KY 467 begins at KY 227 just west of Worthville and runs east through Worthville. It joins KY 36 at an area, which no longer exists, called Eagle Station before both routes enter Sanders. In Sanders, KY 36 and 467 split. KY 36 goes to the right while KY 467 goes to the left with KY 47. Just after crossing the railroad tracks, KY 467 branches to the right while KY 47 heads north for Ghent. A few miles later, KY 467 enters Sparta and joins KY 35 to the right and runs with KY 35 for a couple hundred feet before branching to the left.
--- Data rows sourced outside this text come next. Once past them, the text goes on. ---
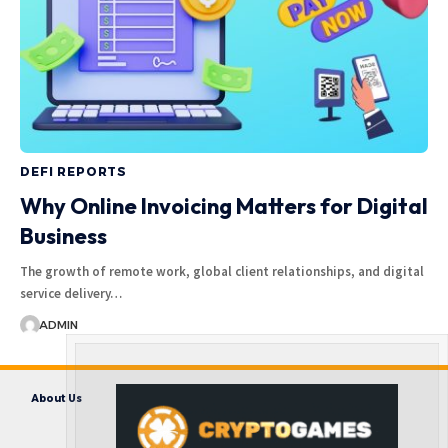
DEFI REPORTS
Why Online Invoicing Matters for Digital
Business
The growth of remote work, global client relationships, and digital
service delivery…
ADMIN
About Us
Contact us
Disclaimer
Privacy Policy
Terms and Conditions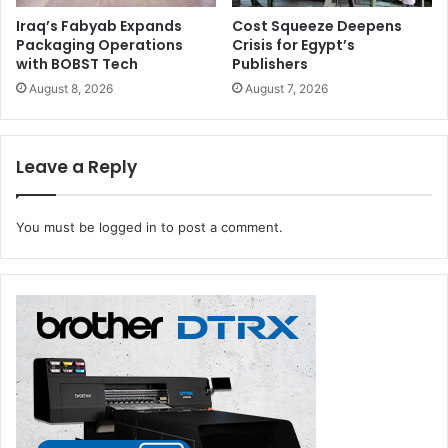
Iraq’s Fabyab Expands
Cost Squeeze Deepens
Packaging Operations
Crisis for Egypt’s
with BOBST Tech
Publishers
August 8, 2026
August 7, 2026
Leave a Reply
You must be
logged in
to post a comment.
After KY 467 enters Glencoe, it meets US 127 and merges to the right for a couple hundred feet before branching to the left. After it enters into Dry Ridge, it meets KY 22 and joins it for 3.2 miles as it bypasses Dry Ridge to the north and east. KY 467 meets Interstate 75 just after joining KY 22. KY 467 and KY 22 meet US-25 north of the city and use the newer Dry Ridge Bypass to bypass the city to the north. On the east side of the city, it branches from US 25 and KY 22 and heads east again. KY 467 turns to the north before meeting Kentucky Route 17. KY 467 uses KY 17 for a short bit before KY 467 branches to the right. In less than a mile, KY 467 comes to an end at KY 177, just west of DeMossville.